Material supplied START

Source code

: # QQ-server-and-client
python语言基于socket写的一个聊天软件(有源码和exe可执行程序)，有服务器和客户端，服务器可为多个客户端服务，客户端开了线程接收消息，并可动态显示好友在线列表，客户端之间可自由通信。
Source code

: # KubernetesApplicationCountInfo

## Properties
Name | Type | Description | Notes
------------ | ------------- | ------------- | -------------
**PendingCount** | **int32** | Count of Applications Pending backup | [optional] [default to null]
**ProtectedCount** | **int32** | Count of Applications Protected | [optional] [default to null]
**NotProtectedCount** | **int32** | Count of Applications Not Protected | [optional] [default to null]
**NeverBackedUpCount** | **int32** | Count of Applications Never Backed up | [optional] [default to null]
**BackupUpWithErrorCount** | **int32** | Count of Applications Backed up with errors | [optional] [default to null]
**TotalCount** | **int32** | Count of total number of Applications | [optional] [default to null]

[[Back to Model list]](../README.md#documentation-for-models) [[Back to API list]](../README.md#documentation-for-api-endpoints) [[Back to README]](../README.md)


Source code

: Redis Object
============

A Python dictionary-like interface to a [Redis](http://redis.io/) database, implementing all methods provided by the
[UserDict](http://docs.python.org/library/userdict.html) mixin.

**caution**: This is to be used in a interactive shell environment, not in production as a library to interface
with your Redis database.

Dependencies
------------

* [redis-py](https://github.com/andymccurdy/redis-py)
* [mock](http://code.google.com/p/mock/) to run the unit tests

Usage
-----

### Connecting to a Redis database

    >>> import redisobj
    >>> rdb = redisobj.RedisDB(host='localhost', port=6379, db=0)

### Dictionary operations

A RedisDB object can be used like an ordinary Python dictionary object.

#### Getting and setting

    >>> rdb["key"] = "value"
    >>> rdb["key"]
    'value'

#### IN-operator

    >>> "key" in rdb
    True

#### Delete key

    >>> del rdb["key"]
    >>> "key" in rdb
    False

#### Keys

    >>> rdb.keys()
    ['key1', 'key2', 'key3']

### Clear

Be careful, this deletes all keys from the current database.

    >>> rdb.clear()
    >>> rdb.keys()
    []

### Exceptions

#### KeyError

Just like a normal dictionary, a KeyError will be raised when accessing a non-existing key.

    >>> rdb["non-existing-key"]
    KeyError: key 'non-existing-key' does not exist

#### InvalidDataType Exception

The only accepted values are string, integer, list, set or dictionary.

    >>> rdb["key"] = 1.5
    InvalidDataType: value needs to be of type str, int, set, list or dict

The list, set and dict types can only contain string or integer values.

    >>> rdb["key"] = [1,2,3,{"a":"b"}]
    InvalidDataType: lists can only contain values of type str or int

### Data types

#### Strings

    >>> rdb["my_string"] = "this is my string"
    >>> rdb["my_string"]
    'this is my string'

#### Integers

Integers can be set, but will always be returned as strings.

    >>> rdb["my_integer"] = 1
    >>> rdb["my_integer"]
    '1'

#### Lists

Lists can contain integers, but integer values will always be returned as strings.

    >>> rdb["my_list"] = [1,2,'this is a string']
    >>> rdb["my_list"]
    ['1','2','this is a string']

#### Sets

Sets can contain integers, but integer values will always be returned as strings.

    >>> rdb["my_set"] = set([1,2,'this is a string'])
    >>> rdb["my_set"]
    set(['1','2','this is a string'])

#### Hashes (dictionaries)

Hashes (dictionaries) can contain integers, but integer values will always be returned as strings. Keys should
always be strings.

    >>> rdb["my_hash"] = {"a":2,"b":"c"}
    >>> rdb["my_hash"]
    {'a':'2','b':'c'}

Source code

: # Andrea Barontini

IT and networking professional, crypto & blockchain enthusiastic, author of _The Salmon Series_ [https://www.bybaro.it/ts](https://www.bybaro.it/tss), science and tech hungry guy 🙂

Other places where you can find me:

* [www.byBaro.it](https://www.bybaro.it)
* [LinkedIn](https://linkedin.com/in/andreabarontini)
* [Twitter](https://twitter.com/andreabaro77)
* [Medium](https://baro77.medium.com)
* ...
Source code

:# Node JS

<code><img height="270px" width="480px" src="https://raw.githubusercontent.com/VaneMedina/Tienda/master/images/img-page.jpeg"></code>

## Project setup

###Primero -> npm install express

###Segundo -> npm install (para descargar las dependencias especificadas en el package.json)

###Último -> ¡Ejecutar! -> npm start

Material supplied END

→ Try it
What lines of the listing contain the word "Hashes"? Copy them all.

→ Result
#### Hashes (dictionaries)
Hashes (dictionaries) can contain integers, but integer values will always be returned as strings. Keys should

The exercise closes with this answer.